Being in Twilight taught me many good lessons though and when playing with Finn I really felt that I always had to perform my best and he also enlightened me in different ways to approach songwriting in general and arranging in particular. We hit it off really well first time we jamed and made our first song together, "Far beyond the edge of sanity", in less than an hour (I think, we had so much fun… who cared about time, anyway?), better yet, recorded it in FF-studios that same afternoon. "Far beyond…" is still one of my favourite tracks coming out of my seven years playing with Twilight/Beyond Twilight. However, my style of playing and my taste for music is best portrayed in tracks like "The meeting", "Eye for an eye" and "The River Styx". Though I have always enjoyed making riffs to Finn's dark, moaning keyboards on his numerous great tracks over the years. Even though I miss being a member of Beyond Twilight sometimes I've come to the conclusion that splitting with my good friends musically was the right thing to do. I wouldn't have been able to keep up with the band anyway, I would probably have been kicked out sooner or later… Errhh… Enough said, I love the guys and the albums they're doing now--but it is not the way I like to play. I therefore feel lucky to be a part of Nocturnal Alliance now. You can draw preferences between NA and early Twilight, of course, since I in NA has become a songwriter again--something I had almost given up on after making "The Meeting" and then suffer the pain in trying to make a better "The meeting" - which of course did not occur, simply trying too hard. "The meeting" was based on one of those riffs that just comes to you and you can't really say how or when. A feeling. I struggeled a lot making new songs between 1994-1998 and just wasn't able to finish anything off that got past the demo stage.

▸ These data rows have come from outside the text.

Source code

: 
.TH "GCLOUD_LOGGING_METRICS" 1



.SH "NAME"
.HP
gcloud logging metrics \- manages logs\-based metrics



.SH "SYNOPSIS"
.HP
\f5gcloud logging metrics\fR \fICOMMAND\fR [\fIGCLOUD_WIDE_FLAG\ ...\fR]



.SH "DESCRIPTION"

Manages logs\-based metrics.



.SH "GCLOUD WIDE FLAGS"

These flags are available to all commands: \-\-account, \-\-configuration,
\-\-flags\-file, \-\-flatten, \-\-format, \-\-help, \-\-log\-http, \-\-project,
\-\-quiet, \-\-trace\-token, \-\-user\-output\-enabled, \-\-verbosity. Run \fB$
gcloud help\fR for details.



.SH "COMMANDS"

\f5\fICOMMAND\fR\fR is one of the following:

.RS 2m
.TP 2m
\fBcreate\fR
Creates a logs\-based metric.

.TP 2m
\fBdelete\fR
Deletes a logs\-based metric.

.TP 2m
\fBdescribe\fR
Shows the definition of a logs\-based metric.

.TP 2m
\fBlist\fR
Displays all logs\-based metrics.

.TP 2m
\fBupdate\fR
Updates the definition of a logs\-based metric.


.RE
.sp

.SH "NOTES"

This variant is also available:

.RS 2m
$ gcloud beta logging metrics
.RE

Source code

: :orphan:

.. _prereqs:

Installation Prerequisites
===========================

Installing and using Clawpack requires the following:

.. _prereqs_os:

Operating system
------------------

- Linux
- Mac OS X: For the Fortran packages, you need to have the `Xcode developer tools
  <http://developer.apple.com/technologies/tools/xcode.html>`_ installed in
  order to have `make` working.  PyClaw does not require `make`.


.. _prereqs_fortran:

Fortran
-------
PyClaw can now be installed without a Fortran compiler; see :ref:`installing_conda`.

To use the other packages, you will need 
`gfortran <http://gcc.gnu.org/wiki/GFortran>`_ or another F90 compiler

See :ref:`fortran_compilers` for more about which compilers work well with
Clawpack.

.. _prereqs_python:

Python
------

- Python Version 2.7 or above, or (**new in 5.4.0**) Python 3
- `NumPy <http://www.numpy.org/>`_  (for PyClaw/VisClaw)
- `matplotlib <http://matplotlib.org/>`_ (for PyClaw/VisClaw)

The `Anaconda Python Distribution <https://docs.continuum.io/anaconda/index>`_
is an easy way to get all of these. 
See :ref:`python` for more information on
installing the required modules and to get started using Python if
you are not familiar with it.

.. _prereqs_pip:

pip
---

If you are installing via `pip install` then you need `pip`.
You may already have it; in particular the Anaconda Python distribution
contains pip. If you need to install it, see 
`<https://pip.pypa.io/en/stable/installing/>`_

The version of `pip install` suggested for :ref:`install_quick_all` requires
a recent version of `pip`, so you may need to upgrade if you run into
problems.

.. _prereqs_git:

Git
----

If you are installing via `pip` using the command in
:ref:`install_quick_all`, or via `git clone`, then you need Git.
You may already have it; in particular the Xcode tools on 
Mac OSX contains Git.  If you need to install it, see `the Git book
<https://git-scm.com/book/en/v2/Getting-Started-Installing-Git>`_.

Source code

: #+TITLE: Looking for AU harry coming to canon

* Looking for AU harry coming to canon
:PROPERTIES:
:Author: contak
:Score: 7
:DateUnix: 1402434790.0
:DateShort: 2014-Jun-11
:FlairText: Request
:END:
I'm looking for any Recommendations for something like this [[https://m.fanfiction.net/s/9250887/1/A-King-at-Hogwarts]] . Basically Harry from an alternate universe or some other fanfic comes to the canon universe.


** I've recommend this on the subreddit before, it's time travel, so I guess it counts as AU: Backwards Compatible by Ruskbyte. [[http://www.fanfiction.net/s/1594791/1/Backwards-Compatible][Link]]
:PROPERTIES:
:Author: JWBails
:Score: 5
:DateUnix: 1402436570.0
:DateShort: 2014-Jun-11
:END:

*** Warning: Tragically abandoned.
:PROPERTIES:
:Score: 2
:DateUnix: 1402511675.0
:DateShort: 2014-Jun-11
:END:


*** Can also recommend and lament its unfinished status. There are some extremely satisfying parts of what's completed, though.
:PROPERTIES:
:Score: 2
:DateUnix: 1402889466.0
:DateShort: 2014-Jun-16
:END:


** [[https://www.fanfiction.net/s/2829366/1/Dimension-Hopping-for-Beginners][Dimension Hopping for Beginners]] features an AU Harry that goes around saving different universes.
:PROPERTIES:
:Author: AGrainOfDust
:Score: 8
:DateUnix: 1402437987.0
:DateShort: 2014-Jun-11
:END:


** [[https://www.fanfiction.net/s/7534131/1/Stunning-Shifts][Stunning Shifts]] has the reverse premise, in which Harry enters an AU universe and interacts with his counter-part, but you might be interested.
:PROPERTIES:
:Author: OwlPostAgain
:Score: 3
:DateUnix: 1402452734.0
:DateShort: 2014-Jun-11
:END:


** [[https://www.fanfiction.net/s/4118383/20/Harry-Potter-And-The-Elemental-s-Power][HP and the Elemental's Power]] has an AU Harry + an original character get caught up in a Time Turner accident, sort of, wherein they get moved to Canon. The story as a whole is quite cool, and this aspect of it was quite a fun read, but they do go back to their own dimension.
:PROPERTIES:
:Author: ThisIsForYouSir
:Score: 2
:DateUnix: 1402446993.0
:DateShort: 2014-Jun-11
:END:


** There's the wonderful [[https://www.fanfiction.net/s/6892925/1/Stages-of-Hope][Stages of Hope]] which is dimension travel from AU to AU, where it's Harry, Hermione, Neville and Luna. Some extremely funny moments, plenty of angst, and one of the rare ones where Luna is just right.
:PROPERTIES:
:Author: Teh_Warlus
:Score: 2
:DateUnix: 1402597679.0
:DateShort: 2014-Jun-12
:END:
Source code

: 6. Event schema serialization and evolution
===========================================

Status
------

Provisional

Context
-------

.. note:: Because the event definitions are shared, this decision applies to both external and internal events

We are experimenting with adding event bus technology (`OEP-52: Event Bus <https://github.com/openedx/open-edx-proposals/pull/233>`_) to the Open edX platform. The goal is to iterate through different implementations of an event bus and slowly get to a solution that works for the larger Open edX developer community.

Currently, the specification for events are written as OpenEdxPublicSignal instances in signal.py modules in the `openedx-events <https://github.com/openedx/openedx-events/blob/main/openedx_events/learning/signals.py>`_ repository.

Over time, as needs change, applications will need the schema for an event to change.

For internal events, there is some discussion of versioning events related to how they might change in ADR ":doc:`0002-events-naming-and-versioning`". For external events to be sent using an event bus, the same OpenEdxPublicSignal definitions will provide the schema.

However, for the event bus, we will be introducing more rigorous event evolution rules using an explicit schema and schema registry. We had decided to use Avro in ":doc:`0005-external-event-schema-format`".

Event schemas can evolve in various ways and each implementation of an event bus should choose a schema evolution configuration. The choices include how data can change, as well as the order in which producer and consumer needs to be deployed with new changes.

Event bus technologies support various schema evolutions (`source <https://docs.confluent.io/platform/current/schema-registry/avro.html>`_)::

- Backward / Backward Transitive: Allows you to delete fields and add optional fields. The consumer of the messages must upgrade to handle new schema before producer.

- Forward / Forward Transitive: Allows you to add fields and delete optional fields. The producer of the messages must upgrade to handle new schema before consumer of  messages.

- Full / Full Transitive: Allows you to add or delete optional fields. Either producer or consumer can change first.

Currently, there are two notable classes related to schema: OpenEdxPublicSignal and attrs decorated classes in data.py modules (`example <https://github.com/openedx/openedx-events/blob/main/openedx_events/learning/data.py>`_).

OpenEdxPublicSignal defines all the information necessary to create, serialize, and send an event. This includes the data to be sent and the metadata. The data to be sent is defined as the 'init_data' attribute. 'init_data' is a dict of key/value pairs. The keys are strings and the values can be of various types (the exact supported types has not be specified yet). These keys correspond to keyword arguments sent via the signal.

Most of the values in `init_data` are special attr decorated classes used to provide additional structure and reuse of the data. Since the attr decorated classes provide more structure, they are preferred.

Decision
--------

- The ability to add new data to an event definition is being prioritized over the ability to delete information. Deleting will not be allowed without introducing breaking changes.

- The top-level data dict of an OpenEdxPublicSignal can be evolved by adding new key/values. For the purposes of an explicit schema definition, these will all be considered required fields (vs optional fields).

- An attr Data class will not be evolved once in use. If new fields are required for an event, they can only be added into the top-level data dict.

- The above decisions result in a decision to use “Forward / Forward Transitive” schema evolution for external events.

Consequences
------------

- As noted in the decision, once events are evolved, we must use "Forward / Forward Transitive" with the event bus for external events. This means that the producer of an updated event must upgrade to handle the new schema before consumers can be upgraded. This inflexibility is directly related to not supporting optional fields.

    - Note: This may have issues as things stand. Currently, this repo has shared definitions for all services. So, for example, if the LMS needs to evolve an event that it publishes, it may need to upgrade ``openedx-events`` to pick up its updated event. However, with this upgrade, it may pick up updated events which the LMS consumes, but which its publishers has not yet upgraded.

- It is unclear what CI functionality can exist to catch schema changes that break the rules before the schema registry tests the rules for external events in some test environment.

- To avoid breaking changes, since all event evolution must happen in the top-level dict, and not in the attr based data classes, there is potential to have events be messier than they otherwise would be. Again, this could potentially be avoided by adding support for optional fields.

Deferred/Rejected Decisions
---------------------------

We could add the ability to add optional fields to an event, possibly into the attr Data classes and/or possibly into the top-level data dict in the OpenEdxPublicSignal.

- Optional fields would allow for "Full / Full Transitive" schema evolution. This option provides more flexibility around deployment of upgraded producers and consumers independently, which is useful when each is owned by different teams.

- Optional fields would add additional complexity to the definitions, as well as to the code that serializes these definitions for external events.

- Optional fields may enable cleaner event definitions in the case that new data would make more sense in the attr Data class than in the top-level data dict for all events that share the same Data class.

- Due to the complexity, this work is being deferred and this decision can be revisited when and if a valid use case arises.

Then, my old friend Henrik Johansson, the drummer in my first band Hellrats (later we changed the name to Coma), gave me a call back in '02 said he would really like me to put some guitars on some tracks he had made. My Ibanez had collected a bit of dust and starting to play again I didn't clean it. I thought to myself: "If I come to like to play again, getting a kick out of it again, I'm gonna play that f*****g dust off of the guitar…". The four tracks we made was pretty good, the guitarplaying felt good despite being a bit rusty, but most of all I had a great time playing with Henrik again. After a couple of years though we decided that the tracks we had recorded wasn't by our standards at all. We really enjoyed parts of them, but couldn't cope with the arrangements on neither of them. We decided to strip down four tracks to two, and really make them kick. We found out how to, and started to rerecord the two songs. After being very, very caring with the tracks and really pushing ourselves to perform our best we both came up with some new ideas for new tracks. In the beginning of '04 we started to make new songs and in april we decided to make a whole album. Just for the hell of it!
For Dark Voices we also decided to make a storyline for all songs, which meant we had to rewrite some of the lyrical work Henrik had made for the first two tracks Tranquility Lost and Dark Voices--which became the beginning and the end of the album asiding the intro and outro--and actually on some of the tracks the lyrics came first and we made music around it. That was pretty much a new way of working for both of us but it made us make music for different moods which was really exciting. After completing the writing for the album, which we similarily recorded, we got in touch with Andreas Lagerin who had been both guitarist and vocalist in Twilight in the mid 90's to do the vocals on the tracks. After recording the vocals for Tranquility Lost we knew this was the right guy for our music and with his sharp, edgy voice he definately put our tracks into the progressive world of metal--still being full of different influences from dark harmonics to classical piano.